Aspetti della riforma dell’opera seria nel repertorio operistico romano di fine Seicento. Storia materiale della rappresentazione, drammaturgia ed estetica.

Barbara Nestola

La riforma dell’opera seria italiana a cavallo tra Sei e Settecento deve molto alla riflessione di letterati e librettisti dell’Arcadia come Silvio Stampiglia, Apostolo Zeno, Carlo Sigismondo Capece. Ciononostante, a differenza di quanto era accaduto nel Seicento sul versante francese, dove parallelamente alla produzione drammatica aveva avuto luogo una sistematizzazione teorica operata in alcuni casi dai poeti stessi (ad esempio Corneille), la riforma dell’opera italiana non è stata accompagnata da teorizzazioni coeve specifiche. Le principali fonti per la sua comprensione restano i libretti, ispirati al teatro classico francese, di cui imitano i soggetti e l’estetica (riduzione del numero dei personaggi, semplificazione dell’azione, separazione tra genere serio e comico, etc.).
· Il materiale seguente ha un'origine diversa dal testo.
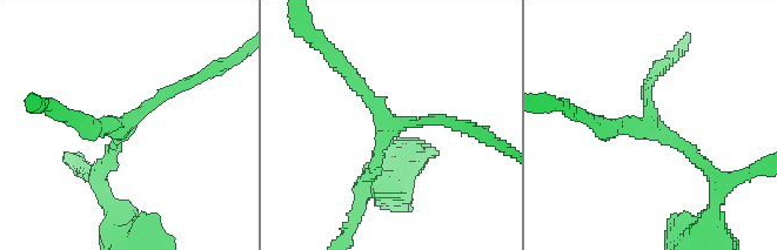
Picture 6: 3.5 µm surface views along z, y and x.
Inspect: em xy step 5 (tint) at (648, 126) of picture 6.

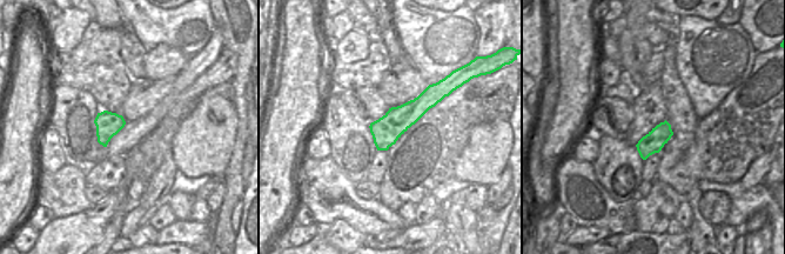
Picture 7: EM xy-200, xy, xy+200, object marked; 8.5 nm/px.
Inspect: em planes (tint) at the same point.

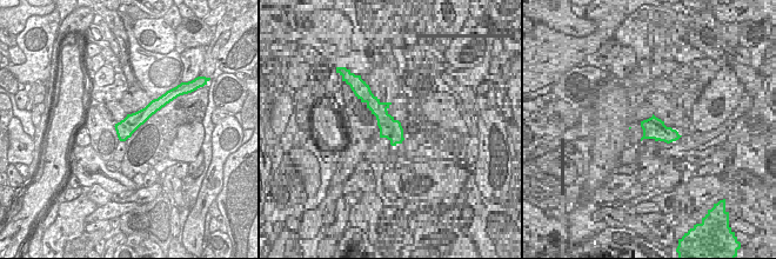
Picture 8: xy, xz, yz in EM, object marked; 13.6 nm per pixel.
Accept. The object is 240 nm wide here; it runs along (156, 105), (140, 117), (121, 137) in picture 8; one cell here.

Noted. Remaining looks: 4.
Inspect: 3d 8 µm at (88, 330) of picture 1. Three-way junction.

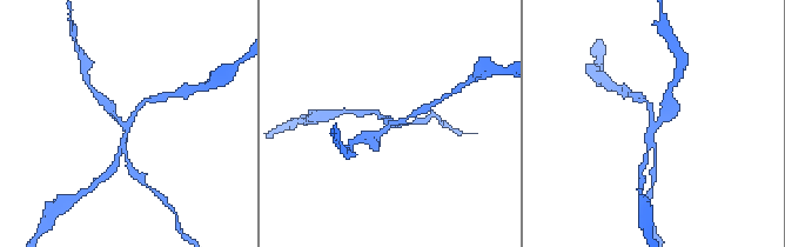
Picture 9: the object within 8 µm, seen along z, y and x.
Inspect: 3d 3.5 µm at (128, 123) of picture 9.

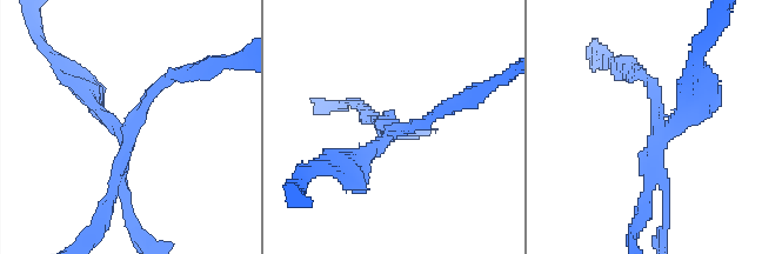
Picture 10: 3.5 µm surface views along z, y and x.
Inspect: em xy step 2 (tint) at (129, 132) of picture 10. 3 arms meet here; the arms are 150, 150, 200 nm wide.

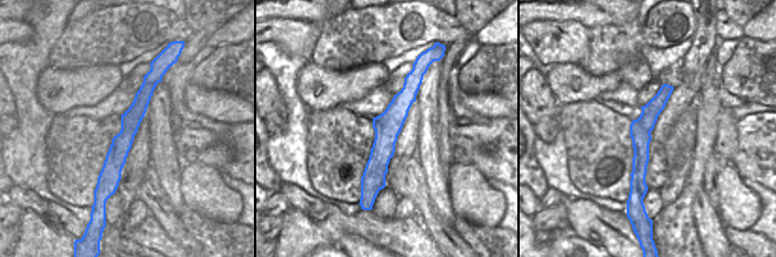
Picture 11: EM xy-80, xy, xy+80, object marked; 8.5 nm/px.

Fra gli elementi costitutivi del dramma classico figura anche la bienséance, intesa comme l’aderenza tra il personaggio e l’azione che svolge. L’estetica dell’opera italiana del XVII secolo, soprattutto la produzione veneziana, tendeva a privilegiare l’intrattenimento piuttosto che l’osservanza delle regole classiche, portando spesso in scena situazioni audaci e anticonformiste. È dunque plausibile che il ripristino della bienséance facesse parte degli obiettivi della riforma. La mia ricerca verterà sullo studio delle condizioni materiali di rappresentazione delle opere romane della fine del XVII secolo nell’intenzione di elucidare quest’aspetto. A questo proposito, verranno prese in esame sia le produzioni originali di opere romane che le riprese di titoli veneziani o napoletani. Attraverso il confronto incrociato di libretti, partiture, testimonianze coeve e documenti d’archivio, si intende mettere in luce e analizzare questa specificità del repertorio romano nel contesto dell’imminente riforma.